Failed National Park

It's hard to imagine Fort Howe occupying the same status as Banff National Park or Cape Breton Highlands National Park.

But that's exactly what happened in 1914.

The site was designated a National Historic Park — the first of its kind in Canada — in March of that year, partly at the urging of James B. Harkin, a founder of the Historic Sites and Monuments Board of Canada.

But the national parks service had no experience managing a historic site.

Christopher James Taylor writes in Negotiating the Past: The Making of Canada's National Historic Parks and Sites, that Fort Howe was an "undistinguished property," deemed inferior to others more worthy of inclusion, and "never very successful."

The national park was abolished in 1930, and the site was handed back over to the City of Saint John in 1930.

The site continued to play a part in the defence of Saint John until the Second World War — a legacy that survives in the name "Magazine Street," where the powder houses, or gunpowder magazines, stood until at least 1940.

In 1966, Fort Howe was designated a National Historic Site — but, unsurprisingly, it never rejoined the national park system.

Illicit hookups, dirty deeds

Generations of kids have been warned against hanging out on Fort Howe at night.

A May 1960 newspaper article suggested that police patrols to "keep the romance out of the historic site," described as a "drinking spot" and a "lover's lane."

"It must be kept clean and respectable, especially since the Lookout has been added to the tourist pamphlet, 'Key to Saint John,' which is sent out to all parts of Canada and the United States," the article states.

Keeping Fort Howe "clean and respectable" continues to be a challenge. The site is listed on online message boards as a meeting place for anonymous hookups. It's described on one site as "one of the hottest cruising spots in Saint John."

Like Fort Dufferin in west Saint John, it's also been a target for vandals.
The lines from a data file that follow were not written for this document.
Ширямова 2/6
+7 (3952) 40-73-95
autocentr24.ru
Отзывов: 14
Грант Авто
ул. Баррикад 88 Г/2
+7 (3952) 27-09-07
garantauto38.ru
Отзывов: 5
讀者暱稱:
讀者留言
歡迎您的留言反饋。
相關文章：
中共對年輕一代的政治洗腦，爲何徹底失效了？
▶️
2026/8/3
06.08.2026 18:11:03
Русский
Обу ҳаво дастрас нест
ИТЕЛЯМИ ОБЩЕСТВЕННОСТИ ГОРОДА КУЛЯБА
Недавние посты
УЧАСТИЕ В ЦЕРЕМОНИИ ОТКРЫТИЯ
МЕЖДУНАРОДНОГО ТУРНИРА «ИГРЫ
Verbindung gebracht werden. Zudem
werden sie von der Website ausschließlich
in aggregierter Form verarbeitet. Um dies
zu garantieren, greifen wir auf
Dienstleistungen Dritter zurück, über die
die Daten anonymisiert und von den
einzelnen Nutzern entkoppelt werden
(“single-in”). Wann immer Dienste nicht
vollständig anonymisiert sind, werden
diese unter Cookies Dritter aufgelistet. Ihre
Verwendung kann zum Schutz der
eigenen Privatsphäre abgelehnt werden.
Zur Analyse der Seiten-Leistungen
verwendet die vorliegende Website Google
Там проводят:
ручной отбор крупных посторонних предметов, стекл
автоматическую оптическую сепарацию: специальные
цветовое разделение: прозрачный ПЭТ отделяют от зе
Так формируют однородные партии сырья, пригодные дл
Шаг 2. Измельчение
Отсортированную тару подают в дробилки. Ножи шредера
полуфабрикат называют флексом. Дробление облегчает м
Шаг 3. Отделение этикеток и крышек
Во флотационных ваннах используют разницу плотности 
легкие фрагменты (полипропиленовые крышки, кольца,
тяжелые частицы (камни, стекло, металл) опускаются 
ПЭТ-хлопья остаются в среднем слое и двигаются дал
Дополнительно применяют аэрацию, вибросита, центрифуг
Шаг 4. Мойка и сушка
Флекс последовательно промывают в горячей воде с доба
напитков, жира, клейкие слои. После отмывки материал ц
In 2015, six-inch howitzer gun used in the First World War was removed after it was filled with garbage, and the plaque honouring the men and women who served stolen.

A handful of plaques and monuments, a full-size 1967 replica of a blockhouse and several 18th-century cannons remain as a testament to the site's military history.

Wide, looping paved roads make Fort Howe less pedestrian friendly than most public parks, which might be one of the reasons fewer people explore it — a shame, according to Braisted, who's spent his career studying forgotten forts.

"If nothing else," he said, "it's a really neat view of the city and the harbour, and you get to learn a little bit about history."